Founded by Royal Charter in 1693, William & Mary is the second oldest institution of higher learning in the country. It has educated three American presidents: Thomas Jefferson, James Monroe and John Tyler; with Washington serving as its first American chancellor. As the Academic Technology Manager, John Drummond oversees academic tech support engineers, enterprise learning applications specialists, and, classroom technology and support. We recently asked John to explain his perspective on AV/IT convergence, user support, and innovation in a historic institution.
John Drummond, Academic Technology Manager, William & Mary
Photos by: Melissa Palacios/William & Mary
AV Technology: How is AV/IT convergence playing out in your facility?
John Drummond: Since classroom support has been part of IT for longer than the decade I’ve been here, it’s a natural fit for us; not only because of the wide base of talent on the Academic Technology team, but also owing to the solid relationships we have with other stakeholders inside and outside of IT.
AV Technology: What AV/IT problems have you solved recently?

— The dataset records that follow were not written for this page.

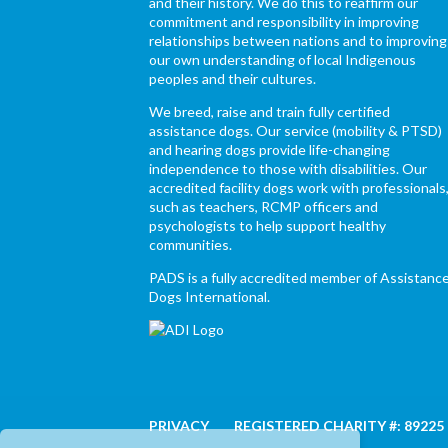
and their history. We do this to reaffirm our
commitment and responsibility in improving
relationships between nations and to improving
our own understanding of local Indigenous
peoples and their cultures.
We breed, raise and train fully certified
assistance dogs. Our service (mobility & PTSD)
and hearing dogs provide life-changing
independence to those with disabilities. Our
accredited facility dogs work with professionals
such as teachers, RCMP officers and
psychologists to help support healthy
communities.
PADS is a fully accredited member of Assistanc
Dogs International.
PRIVACY
REGISTERED CHARITY #: 89225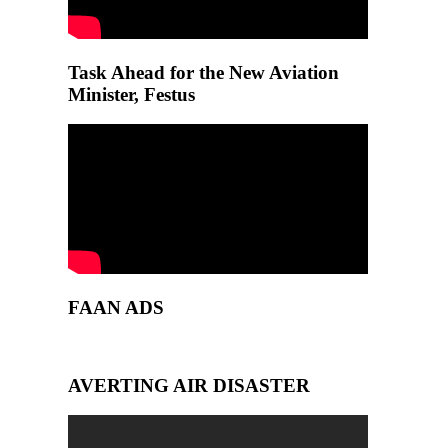
Task Ahead for the New Aviation
Minister, Festus
FAAN ADS
AVERTING AIR DISASTER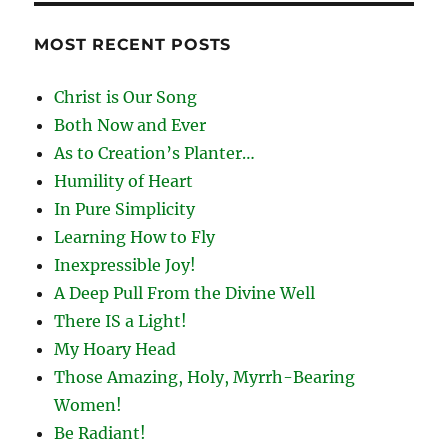
MOST RECENT POSTS
Christ is Our Song
Both Now and Ever
As to Creation’s Planter…
Humility of Heart
In Pure Simplicity
Learning How to Fly
Inexpressible Joy!
A Deep Pull From the Divine Well
There IS a Light!
My Hoary Head
Those Amazing, Holy, Myrrh-Bearing
Women!
Be Radiant!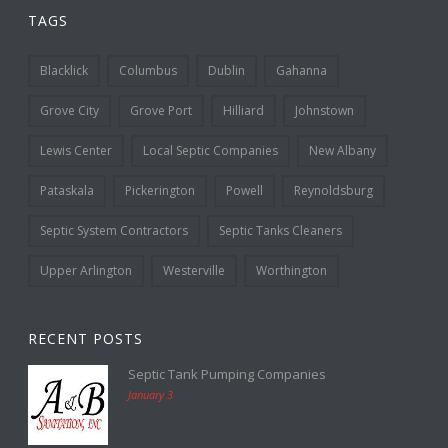
TAGS
Blacklick
Columbus
Dublin
Gahanna
Grove City
Grove Port
Hilliard
Johnstown
Lewis Center
Local Septic Companies
New Albany
Pataskala
Pickerington
Powell
Reynoldsburg
Septic System Contractors
Septic Tanks Cleaners
Upper Arlington
Westerville
Worthington
RECENT POSTS
Septic Tank Pumping Companies
January 3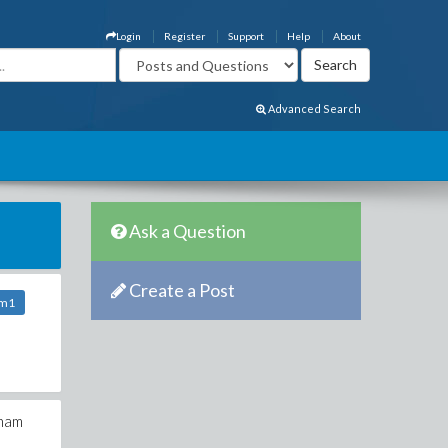
Login
Register
Support
Help
About
Advanced Search
Ask a Question
Create a Post
om1
tham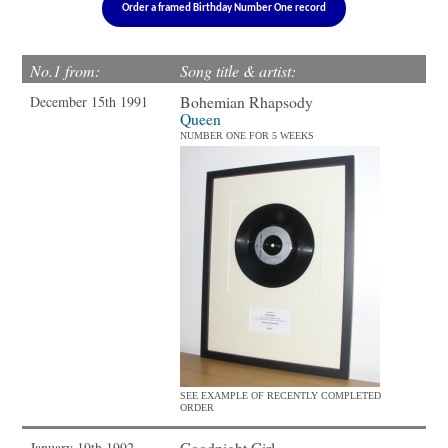
Order a framed Birthday Number One record
No.1 from:
Song title & artist:
Bohemian Rhapsody
December 15th 1991
Queen
NUMBER ONE FOR 5 WEEKS
SEE EXAMPLE OF RECENTLY COMPLETED
ORDER
Goodnight Girl
January 19th 1992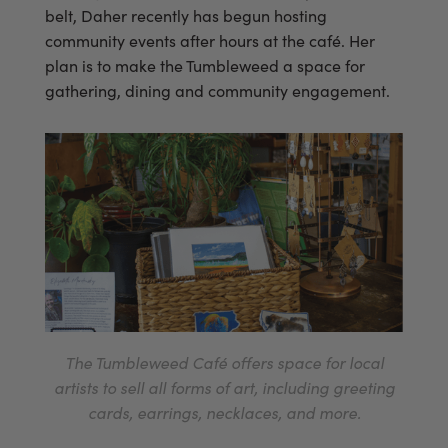
belt, Daher recently has begun hosting
community events after hours at the café. Her
plan is to make the Tumbleweed a space for
gathering, dining and community engagement.
The Tumbleweed Café offers space for local
artists to sell all forms of art, including greeting
cards, earrings, necklaces, and more.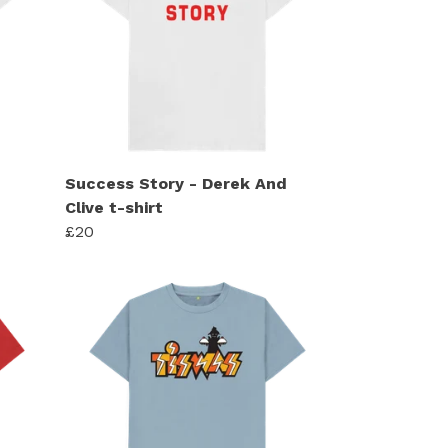
Success Story - Derek And
Clive t-shirt
£20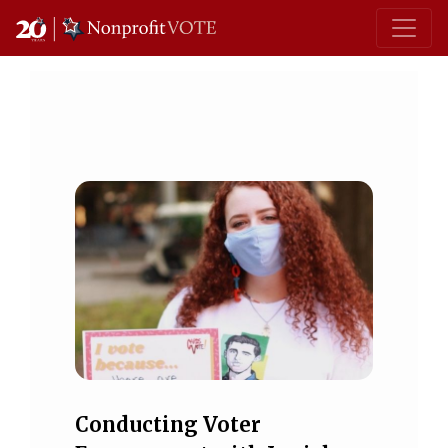
Main Navigation
Conducting Voter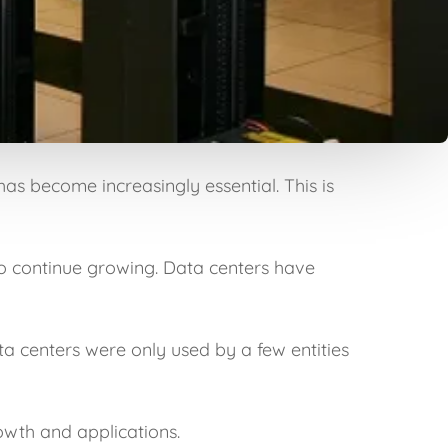
has become increasingly essential. This is
o continue growing. Data centers have
ta centers were only used by a few entities
owth and applications.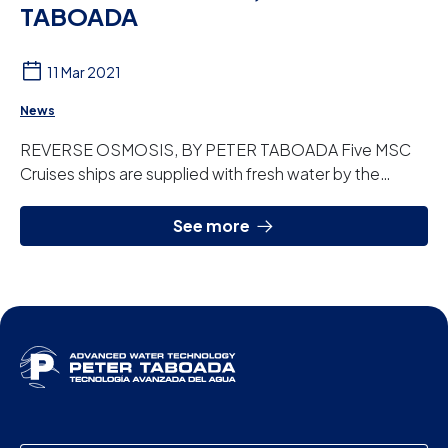
TABOADA
11 Mar 2021
News
REVERSE OSMOSIS, BY PETER TABOADA Five MSC
Cruises ships are supplied with fresh water by the
reverse osmosis plants that Peter Taboada has
custo...
See more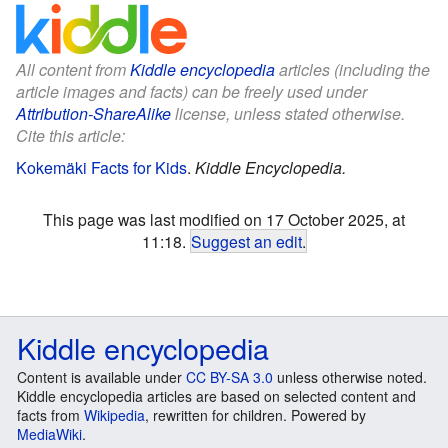
All content from
Kiddle encyclopedia
articles (including the
article images and facts) can be freely used under
Attribution-ShareAlike
license, unless stated otherwise.
Cite this article:
Kokemäki Facts for Kids
.
Kiddle Encyclopedia.
This page was last modified on 17 October 2025, at
11:18.
Suggest an edit
.
Kiddle encyclopedia
Content is available under
CC BY-SA 3.0
unless otherwise noted.
Kiddle encyclopedia articles are based on selected content and
facts from
Wikipedia
, rewritten for children. Powered by
MediaWiki
.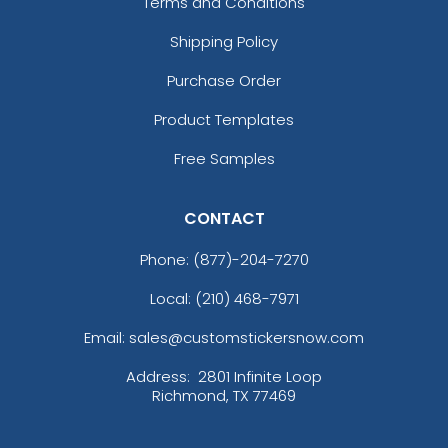
Terms and Conditions
Shipping Policy
Purchase Order
Product Templates
Free Samples
CONTACT
Phone:
(877)-204-7270
Local: (210) 468-7971
Email: sales@customstickersnow.com
Address:
2801 Infinite Loop
Richmond, TX 77469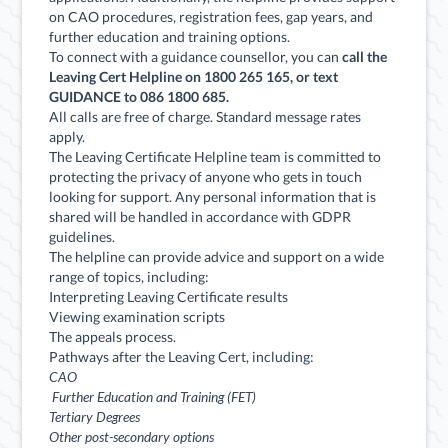
on CAO procedures, registration fees, gap years, and
further education and training options.
To connect with a guidance counsellor, you can
call the
Leaving Cert Helpline on 1800 265 165, or text
GUIDANCE to 086 1800 685.
All calls are free of charge. Standard message rates
apply.
The Leaving Certificate Helpline team is committed to
protecting the privacy of anyone who gets in touch
looking for support. Any personal information that is
shared will be handled in accordance with GDPR
guidelines.
The helpline can provide advice and support on a wide
range of topics, including:
Interpreting Leaving Certificate results
Viewing examination scripts
The appeals process.
Pathways after the Leaving Cert, including:
CAO
Further Education and Training (FET)
Tertiary Degrees
Other post-secondary options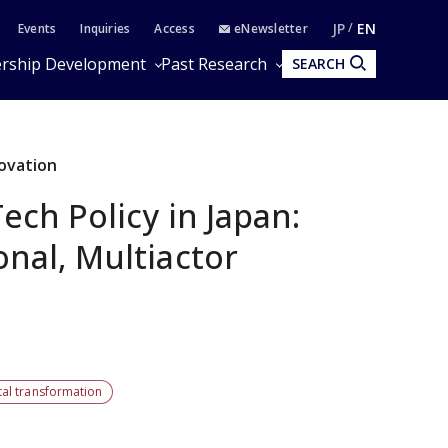
JP
EN
Events
Inquiries
Access
eNewsletter
rship Development
Past Research
SEARCH
novation
ech Policy in Japan:
nal, Multiactor
tal transformation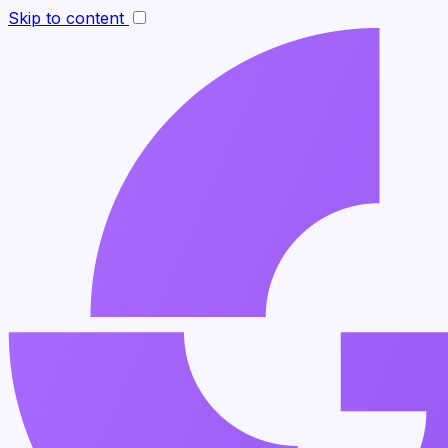
Skip to content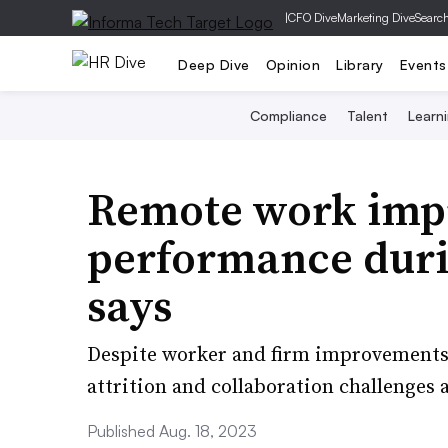
|
CFO Dive
Marketing Dive
Searc
Deep Dive
Opinion
Library
Events
Compliance
Talent
Learn
Remote work imp
performance dur
says
Despite worker and firm improvements i
attrition and collaboration challenges 
Published Aug. 18, 2023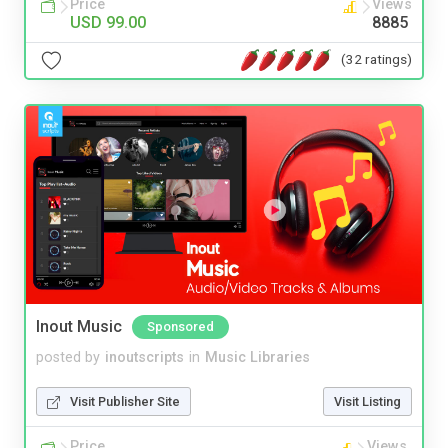
Price
Views
USD 99.00
8885
(32 ratings)
Inout Music
Sponsored
posted by
inoutscripts
in
Music Libraries
Visit Publisher Site
Visit Listing
Price
Views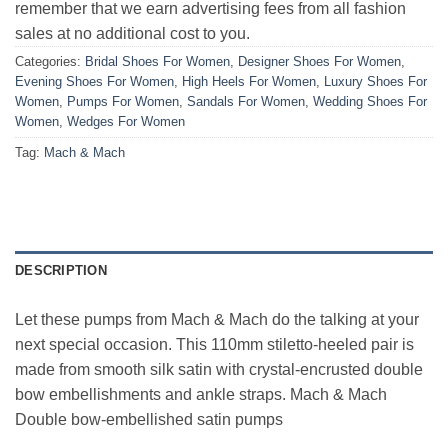
remember that we earn advertising fees from all fashion
sales at no additional cost to you.
Categories:
Bridal Shoes For Women
,
Designer Shoes For Women
,
Evening Shoes For Women
,
High Heels For Women
,
Luxury Shoes For
Women
,
Pumps For Women
,
Sandals For Women
,
Wedding Shoes For
Women
,
Wedges For Women
Tag:
Mach & Mach
DESCRIPTION
Let these pumps from Mach & Mach do the talking at your
next special occasion. This 110mm stiletto-heeled pair is
made from smooth silk satin with crystal-encrusted double
bow embellishments and ankle straps. Mach & Mach
Double bow-embellished satin pumps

John Drummond: We recently completed two large capital projects. One academic building was completely gutted and rebuilt (Tyler Hall), and a new science building was constructed (Integrated Science Center building 3). Our major challenge was to try and align the architectural and AV plans given to us with the technology needs of our teaching and research faculty.
AV Technology: Does the IoT (Internet of Things) have any influence in your organization and or facility?
John Drummond: Most of the IoT strategy I hear about comes from the networking and security groups; e.g., maintaining enough wireless connectivity when an entire lecture hall of students comes in the room with two or three endpoint devices on them, and making sure these types of devices don’t impact teaching, learning, and business practices.
AV Technology: What AV/IT do you hope to buy in the near future? Why?
John Drummond: We are trying to homogenize our install base to keep our support cost down and also make it easier on the end user. Using our new classrooms as a target standard – a large increase in dual-projection rooms, and using touch panels instead of button panels, for instance – we are slowly getting there.
AV Technology: How do you procure/purchase your AV for in-house installs?
John Drummond: Like a lot of things in higher education, it depends. We often use an integrator for large jobs (like the aforementioned capital projects). We might buy from a distributor for small jobs, such as installing interactive tablet displays in classrooms where they’re desired.
AV Technology: Where are technology manufacturers getting it wrong or missing opportunities?
John Drummond: I see a lot of attempted crossover into the Higher Education space from the K-12 space, in facile ways that suggest to me that there is an assumption that, pedagogically, both spaces are equivalent. In my experience, they are not. Faculty adoption of new teaching techniques and/or new technology to support teaching has to be driven by their goals—at least on my campus.
AV Technology: What is the biggest obstacle to collaboration? What are your collaboration strategies?
John Drummond: Probably the biggest obstacle to collaboration is time; the time it takes to build relationships so that collaborating stakeholders understand each others’ goals, missions, needs, and the like.
There’s a big difference between partnering with someone (whether an individual or a team/department) to achieve a goal and, say, just closing a ticket someone submitted. The latter helps maintain a good reputation as a service organization, but the former can pay future dividends. Whenever possible, it’s best to take the time to form a collaborative relationship so that both parties see each other as partners working, ultimately, towards the mission and goals of the university.